Aim of the task: Reproduce the entries beneath exactly, without their images.

Data supplied:
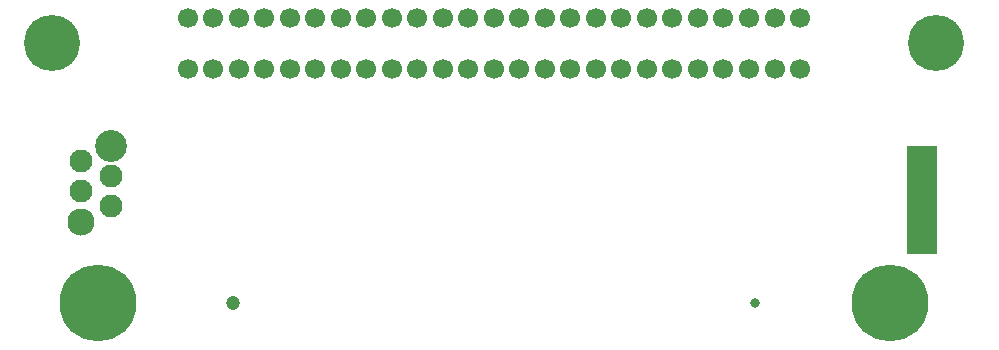
<source format=gbs>
G04 #@! TF.GenerationSoftware,KiCad,Pcbnew,8.0.6*
G04 #@! TF.CreationDate,2024-11-07T02:27:15-08:00*
G04 #@! TF.ProjectId,mse-50-ce,6d73652d-3530-42d6-9365-2e6b69636164,1*
G04 #@! TF.SameCoordinates,Original*
G04 #@! TF.FileFunction,Soldermask,Bot*
G04 #@! TF.FilePolarity,Negative*
%FSLAX46Y46*%
G04 Gerber Fmt 4.6, Leading zero omitted, Abs format (unit mm)*
G04 Created by KiCad (PCBNEW 8.0.6) date 2024-11-07 02:27:15*
%MOMM*%
%LPD*%
G01*
G04 APERTURE LIST*
%ADD10C,0.800000*%
%ADD11C,1.200000*%
%ADD12C,1.700000*%
%ADD13C,4.750000*%
%ADD14C,6.500000*%
%ADD15C,2.300000*%
%ADD16C,2.700000*%
%ADD17C,1.950000*%
G04 APERTURE END LIST*
D10*
G04 #@! TO.C,J1*
X-15400000Y4000000D03*
D11*
X-59600000Y4000000D03*
G04 #@! TD*
D12*
G04 #@! TO.C,J5*
X-63420000Y23855000D03*
X-61260000Y23855000D03*
X-59100000Y23855000D03*
X-56940000Y23855000D03*
X-54780000Y23855000D03*
X-52620000Y23855000D03*
X-50460000Y23855000D03*
X-48300000Y23855000D03*
X-46140000Y23855000D03*
X-43980000Y23855000D03*
X-41820000Y23855000D03*
X-39660000Y23855000D03*
X-37500000Y23855000D03*
X-35340000Y23855000D03*
X-33180000Y23855000D03*
X-31020000Y23855000D03*
X-28860000Y23855000D03*
X-26700000Y23855000D03*
X-24540000Y23855000D03*
X-22380000Y23855000D03*
X-20220000Y23855000D03*
X-18060000Y23855000D03*
X-15900000Y23855000D03*
X-13740000Y23855000D03*
X-11580000Y23855000D03*
X-63420000Y28145000D03*
X-61260000Y28145000D03*
X-59100000Y28145000D03*
X-56940000Y28145000D03*
X-54780000Y28145000D03*
X-52620000Y28145000D03*
X-50460000Y28145000D03*
X-48300000Y28145000D03*
X-46140000Y28145000D03*
X-43980000Y28145000D03*
X-41820000Y28145000D03*
X-39660000Y28145000D03*
X-37500000Y28145000D03*
X-35340000Y28145000D03*
X-33180000Y28145000D03*
X-31020000Y28145000D03*
X-28860000Y28145000D03*
X-26700000Y28145000D03*
X-24540000Y28145000D03*
X-22380000Y28145000D03*
X-20220000Y28145000D03*
X-18060000Y28145000D03*
X-15900000Y28145000D03*
X-13740000Y28145000D03*
X-11580000Y28145000D03*
D13*
X-75000Y26000000D03*
X-74925000Y26000000D03*
G04 #@! TD*
D14*
G04 #@! TO.C,H4*
X-4000000Y4000000D03*
G04 #@! TD*
D15*
G04 #@! TO.C,J3*
X-72440000Y10870000D03*
D16*
X-69900000Y17340000D03*
D17*
X-72440000Y16010000D03*
X-69900000Y14740000D03*
X-72440000Y13470000D03*
X-69900000Y12200000D03*
G04 #@! TD*
D14*
G04 #@! TO.C,H3*
X-71000000Y4000000D03*
G04 #@! TD*
G36*
X-56961Y17330315D02*
G01*
X-11206Y17277511D01*
X0Y17226000D01*
X0Y8274000D01*
X-19685Y8206961D01*
X-72489Y8161206D01*
X-124000Y8150000D01*
X-2376000Y8150000D01*
X-2443039Y8169685D01*
X-2488794Y8222489D01*
X-2500000Y8274000D01*
X-2500000Y17226000D01*
X-2480315Y17293039D01*
X-2427511Y17338794D01*
X-2376000Y17350000D01*
X-124000Y17350000D01*
X-56961Y17330315D01*
G37*
M02*

</source>
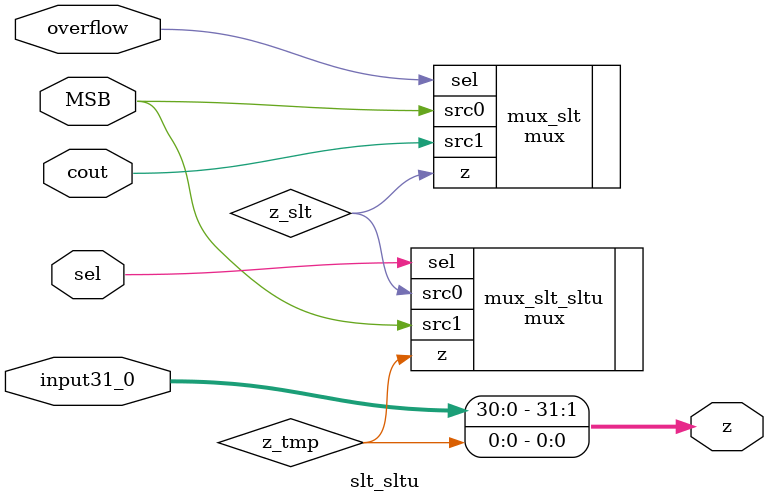
<source format=v>
module slt_sltu ( overflow, MSB, cout, input31_0, sel, z);
  input overflow;
  input MSB;
  input cout;
  input sel;
  input [30:0] input31_0;
  output [31:0] z;

  wire z_slt;
  wire z_tmp;
mux mux_slt (.sel(overflow), .src0(MSB), .src1(cout), .z(z_slt));
mux mux_slt_sltu (.sel(sel), .src0(z_slt), .src1(MSB), .z(z_tmp));
assign z[0] = z_tmp;
assign z[31:1] = input31_0;
endmodule

</source>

Exercise response:
<source format=gbs>
G04 #@! TF.GenerationSoftware,KiCad,Pcbnew,8.0.6*
G04 #@! TF.CreationDate,2024-11-07T02:27:15-08:00*
G04 #@! TF.ProjectId,mse-50-ce,6d73652d-3530-42d6-9365-2e6b69636164,1*
G04 #@! TF.SameCoordinates,Original*
G04 #@! TF.FileFunction,Soldermask,Bot*
G04 #@! TF.FilePolarity,Negative*
%FSLAX46Y46*%
G04 Gerber Fmt 4.6, Leading zero omitted, Abs format (unit mm)*
G04 Created by KiCad (PCBNEW 8.0.6) date 2024-11-07 02:27:15*
%MOMM*%
%LPD*%
G01*
G04 APERTURE LIST*
%ADD10C,0.800000*%
%ADD11C,1.200000*%
%ADD12C,1.700000*%
%ADD13C,4.750000*%
%ADD14C,6.500000*%
%ADD15C,2.300000*%
%ADD16C,2.700000*%
%ADD17C,1.950000*%
G04 APERTURE END LIST*
D10*
G04 #@! TO.C,J1*
X-15400000Y4000000D03*
D11*
X-59600000Y4000000D03*
G04 #@! TD*
D12*
G04 #@! TO.C,J5*
X-63420000Y23855000D03*
X-61260000Y23855000D03*
X-59100000Y23855000D03*
X-56940000Y23855000D03*
X-54780000Y23855000D03*
X-52620000Y23855000D03*
X-50460000Y23855000D03*
X-48300000Y23855000D03*
X-46140000Y23855000D03*
X-43980000Y23855000D03*
X-41820000Y23855000D03*
X-39660000Y23855000D03*
X-37500000Y23855000D03*
X-35340000Y23855000D03*
X-33180000Y23855000D03*
X-31020000Y23855000D03*
X-28860000Y23855000D03*
X-26700000Y23855000D03*
X-24540000Y23855000D03*
X-22380000Y23855000D03*
X-20220000Y23855000D03*
X-18060000Y23855000D03*
X-15900000Y23855000D03*
X-13740000Y23855000D03*
X-11580000Y23855000D03*
X-63420000Y28145000D03*
X-61260000Y28145000D03*
X-59100000Y28145000D03*
X-56940000Y28145000D03*
X-54780000Y28145000D03*
X-52620000Y28145000D03*
X-50460000Y28145000D03*
X-48300000Y28145000D03*
X-46140000Y28145000D03*
X-43980000Y28145000D03*
X-41820000Y28145000D03*
X-39660000Y28145000D03*
X-37500000Y28145000D03*
X-35340000Y28145000D03*
X-33180000Y28145000D03*
X-31020000Y28145000D03*
X-28860000Y28145000D03*
X-26700000Y28145000D03*
X-24540000Y28145000D03*
X-22380000Y28145000D03*
X-20220000Y28145000D03*
X-18060000Y28145000D03*
X-15900000Y28145000D03*
X-13740000Y28145000D03*
X-11580000Y28145000D03*
D13*
X-75000Y26000000D03*
X-74925000Y26000000D03*
G04 #@! TD*
D14*
G04 #@! TO.C,H4*
X-4000000Y4000000D03*
G04 #@! TD*
D15*
G04 #@! TO.C,J3*
X-72440000Y10870000D03*
D16*
X-69900000Y17340000D03*
D17*
X-72440000Y16010000D03*
X-69900000Y14740000D03*
X-72440000Y13470000D03*
X-69900000Y12200000D03*
G04 #@! TD*
D14*
G04 #@! TO.C,H3*
X-71000000Y4000000D03*
G04 #@! TD*
G36*
X-56961Y17330315D02*
G01*
X-11206Y17277511D01*
X0Y17226000D01*
X0Y8274000D01*
X-19685Y8206961D01*
X-72489Y8161206D01*
X-124000Y8150000D01*
X-2376000Y8150000D01*
X-2443039Y8169685D01*
X-2488794Y8222489D01*
X-2500000Y8274000D01*
X-2500000Y17226000D01*
X-2480315Y17293039D01*
X-2427511Y17338794D01*
X-2376000Y17350000D01*
X-124000Y17350000D01*
X-56961Y17330315D01*
G37*
M02*

</source>
<source format=v>
module slt_sltu ( overflow, MSB, cout, input31_0, sel, z);
  input overflow;
  input MSB;
  input cout;
  input sel;
  input [30:0] input31_0;
  output [31:0] z;

  wire z_slt;
  wire z_tmp;
mux mux_slt (.sel(overflow), .src0(MSB), .src1(cout), .z(z_slt));
mux mux_slt_sltu (.sel(sel), .src0(z_slt), .src1(MSB), .z(z_tmp));
assign z[0] = z_tmp;
assign z[31:1] = input31_0;
endmodule

</source>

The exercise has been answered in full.